Le 30 décembre 2019, la Caisse primaire d’assurance maladie du Bas-Rhin réceptionnait ces deux demandes.
Le 19 février 2020, la Caisse primaire d’assurance maladie du Bas-Rhin informait Monsieur [P] qu’il disposait de 30 jours pour remplir le questionnaire-salarié soit en se connectant au site Améli soit en se rendant physiquement au point d’accueil de sa Caisse primaire d’assurance maladie.
Le 21 février 2020, Monsieur [P] [G] accusait réception de cette information.
Le 04 mars 2020, le colloque médico-administratif retenait une incapacité prévisible égale ou supérieure à 25% et une orientation vers un Comité régional de reconnaissance des maladies professionnelles dans la mesure où l’affection était hors tableau.
Le 21 avril 2020, la Caisse primaire d’assurance maladie du Bas-Rhin informait Monsieur [P], que son dossier était envoyé au Comité de régional de reconnaissance des maladies professionnelles et qu’il disposait dès lors de 30 jours pour compléter son dossier et de 40 jours pour formuler des observations soit en se connectant au site Améli soit en se rendant physiquement au point d’accueil de sa Caisse primaire d’assurance maladie.
Le 28 avril 2020, Monsieur [P] [G] accusait réception de cette information.
Le 11 mai 2020, l’enquête administrative concluait que l’assuré affirmait que ses deux pathologies résultaient de son travail du fait de la masse de plis à ouvrir par jour (entre 300 et 500), du port de charges lourdes, d’un absentéisme chronique au sein du service courrier et d’une chaîne de traitement du courrier faiblement mécanisée.

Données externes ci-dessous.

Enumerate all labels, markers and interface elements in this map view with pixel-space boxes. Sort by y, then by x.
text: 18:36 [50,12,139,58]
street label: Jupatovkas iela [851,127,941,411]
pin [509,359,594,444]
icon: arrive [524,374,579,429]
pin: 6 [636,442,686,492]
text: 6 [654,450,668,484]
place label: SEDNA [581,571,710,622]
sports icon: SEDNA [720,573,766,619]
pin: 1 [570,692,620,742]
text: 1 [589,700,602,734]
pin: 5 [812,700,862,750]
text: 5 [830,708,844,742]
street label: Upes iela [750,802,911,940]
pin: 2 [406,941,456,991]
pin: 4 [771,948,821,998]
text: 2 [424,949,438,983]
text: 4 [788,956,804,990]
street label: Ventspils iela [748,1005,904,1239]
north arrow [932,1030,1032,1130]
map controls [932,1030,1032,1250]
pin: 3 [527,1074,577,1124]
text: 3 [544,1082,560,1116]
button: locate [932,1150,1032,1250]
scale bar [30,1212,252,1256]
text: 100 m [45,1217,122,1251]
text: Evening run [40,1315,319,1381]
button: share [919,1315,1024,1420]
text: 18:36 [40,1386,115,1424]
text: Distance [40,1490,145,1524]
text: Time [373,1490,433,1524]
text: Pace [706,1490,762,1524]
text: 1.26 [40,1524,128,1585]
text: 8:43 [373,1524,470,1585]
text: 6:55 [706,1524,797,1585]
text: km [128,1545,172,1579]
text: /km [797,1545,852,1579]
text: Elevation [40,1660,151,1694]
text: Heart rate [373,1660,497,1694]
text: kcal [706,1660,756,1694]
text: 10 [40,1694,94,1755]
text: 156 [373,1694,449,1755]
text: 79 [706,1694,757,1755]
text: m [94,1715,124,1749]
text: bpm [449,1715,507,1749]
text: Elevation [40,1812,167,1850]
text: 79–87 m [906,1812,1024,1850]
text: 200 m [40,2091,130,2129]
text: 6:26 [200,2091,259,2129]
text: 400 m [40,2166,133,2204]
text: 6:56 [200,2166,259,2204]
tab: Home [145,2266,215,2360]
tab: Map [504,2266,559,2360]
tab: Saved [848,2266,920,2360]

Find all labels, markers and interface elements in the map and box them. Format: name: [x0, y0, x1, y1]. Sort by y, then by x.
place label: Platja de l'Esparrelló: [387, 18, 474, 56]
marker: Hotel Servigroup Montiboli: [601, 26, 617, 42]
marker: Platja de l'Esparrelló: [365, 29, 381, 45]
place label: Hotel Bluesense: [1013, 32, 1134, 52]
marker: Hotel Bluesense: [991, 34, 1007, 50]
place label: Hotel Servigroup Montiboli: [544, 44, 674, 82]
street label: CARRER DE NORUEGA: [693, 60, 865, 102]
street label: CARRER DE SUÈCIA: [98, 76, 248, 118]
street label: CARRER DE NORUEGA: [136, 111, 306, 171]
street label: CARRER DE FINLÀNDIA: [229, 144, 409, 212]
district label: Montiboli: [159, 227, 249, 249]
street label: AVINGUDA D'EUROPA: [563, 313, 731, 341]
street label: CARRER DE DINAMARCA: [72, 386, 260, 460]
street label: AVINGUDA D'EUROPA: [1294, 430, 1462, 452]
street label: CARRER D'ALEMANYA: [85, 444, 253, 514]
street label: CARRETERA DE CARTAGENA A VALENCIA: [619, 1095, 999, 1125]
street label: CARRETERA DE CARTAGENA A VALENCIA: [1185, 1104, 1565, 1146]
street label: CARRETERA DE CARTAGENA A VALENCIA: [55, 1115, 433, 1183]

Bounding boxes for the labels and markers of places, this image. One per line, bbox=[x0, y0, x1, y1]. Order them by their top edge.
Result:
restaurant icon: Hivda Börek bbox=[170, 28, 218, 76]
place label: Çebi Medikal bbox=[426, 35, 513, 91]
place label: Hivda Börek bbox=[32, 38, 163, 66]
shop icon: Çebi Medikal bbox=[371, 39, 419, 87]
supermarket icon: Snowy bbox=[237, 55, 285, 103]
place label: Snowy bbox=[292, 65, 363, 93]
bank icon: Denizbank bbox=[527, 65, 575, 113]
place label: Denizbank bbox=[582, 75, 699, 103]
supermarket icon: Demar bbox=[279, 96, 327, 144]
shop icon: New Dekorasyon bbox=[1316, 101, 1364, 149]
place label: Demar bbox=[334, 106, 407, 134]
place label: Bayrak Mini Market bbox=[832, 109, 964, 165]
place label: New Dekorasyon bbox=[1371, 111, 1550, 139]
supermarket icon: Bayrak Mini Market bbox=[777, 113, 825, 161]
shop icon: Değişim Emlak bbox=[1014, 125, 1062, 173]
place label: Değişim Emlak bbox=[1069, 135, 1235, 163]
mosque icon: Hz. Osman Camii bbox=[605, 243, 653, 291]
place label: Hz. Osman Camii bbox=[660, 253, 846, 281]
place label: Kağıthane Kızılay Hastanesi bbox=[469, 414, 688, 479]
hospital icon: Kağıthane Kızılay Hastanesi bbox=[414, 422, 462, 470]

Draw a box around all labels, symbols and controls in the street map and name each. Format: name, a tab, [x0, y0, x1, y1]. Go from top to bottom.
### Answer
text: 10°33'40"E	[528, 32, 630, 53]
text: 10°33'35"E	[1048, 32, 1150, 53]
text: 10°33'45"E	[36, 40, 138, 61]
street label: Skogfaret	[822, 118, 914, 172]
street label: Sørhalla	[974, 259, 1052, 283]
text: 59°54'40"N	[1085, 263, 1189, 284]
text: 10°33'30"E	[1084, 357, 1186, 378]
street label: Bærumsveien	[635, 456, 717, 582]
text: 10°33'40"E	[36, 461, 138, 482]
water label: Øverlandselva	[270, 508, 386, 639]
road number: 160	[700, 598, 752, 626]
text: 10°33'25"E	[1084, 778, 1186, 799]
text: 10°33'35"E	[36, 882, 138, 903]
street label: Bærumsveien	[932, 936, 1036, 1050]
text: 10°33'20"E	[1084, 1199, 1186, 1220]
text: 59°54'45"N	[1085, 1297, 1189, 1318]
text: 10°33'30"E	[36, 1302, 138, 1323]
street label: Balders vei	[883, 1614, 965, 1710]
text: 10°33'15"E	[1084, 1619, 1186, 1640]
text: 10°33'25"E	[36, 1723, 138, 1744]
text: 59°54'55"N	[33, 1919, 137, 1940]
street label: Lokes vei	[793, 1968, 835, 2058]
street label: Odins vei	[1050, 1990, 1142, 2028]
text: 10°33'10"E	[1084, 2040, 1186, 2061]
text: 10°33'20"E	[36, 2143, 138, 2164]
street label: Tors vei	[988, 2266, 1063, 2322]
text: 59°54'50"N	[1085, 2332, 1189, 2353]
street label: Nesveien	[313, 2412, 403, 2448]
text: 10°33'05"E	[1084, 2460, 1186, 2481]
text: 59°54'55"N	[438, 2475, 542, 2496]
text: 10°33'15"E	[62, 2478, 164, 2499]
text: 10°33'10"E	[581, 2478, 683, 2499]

Le 28 juillet 2020, le Comité régional de reconnaissance des maladies professionnelles du [Localité 4] Est émettait un avis défavorable à la reconnaissance des rhizarthroses des pouces droit et gauche comme maladie professionnelle en l’absence de lien direct et essentiel entre l’activité professionnelle et les pathologies dans la mesure où les tâches confiées à l’assuré étaient réalisées à l’aide de machine et limité à 03h30 par jour et qu’il existait par ailleurs des facteurs extra-professionnels.
Le 17 août 2020, la Caisse primaire d’assurance maladie du Bas-Rhin notifiait à Monsieur [P] [G] le refus de prise en charge de ses rhizarthroses des pouces droit et gauche au titre d’une maladie professionnelle hors tableau en motivant sa décision par l’expression d’un avis défavorable émis par le Comité régional de reconnaissance des maladies professionnelles dans la mesure où ce dernier n’avait pas pu établir de lien direct et essentiel entre la pathologie et le travail habituel de l’assuré.
Le 20 août 2020, Monsieur [P] [G] accusait réception de cette information.
Le 06 octobre 2020, Monsieur [P] [G] saisissait la Commission de recours amiable de l’organisme social.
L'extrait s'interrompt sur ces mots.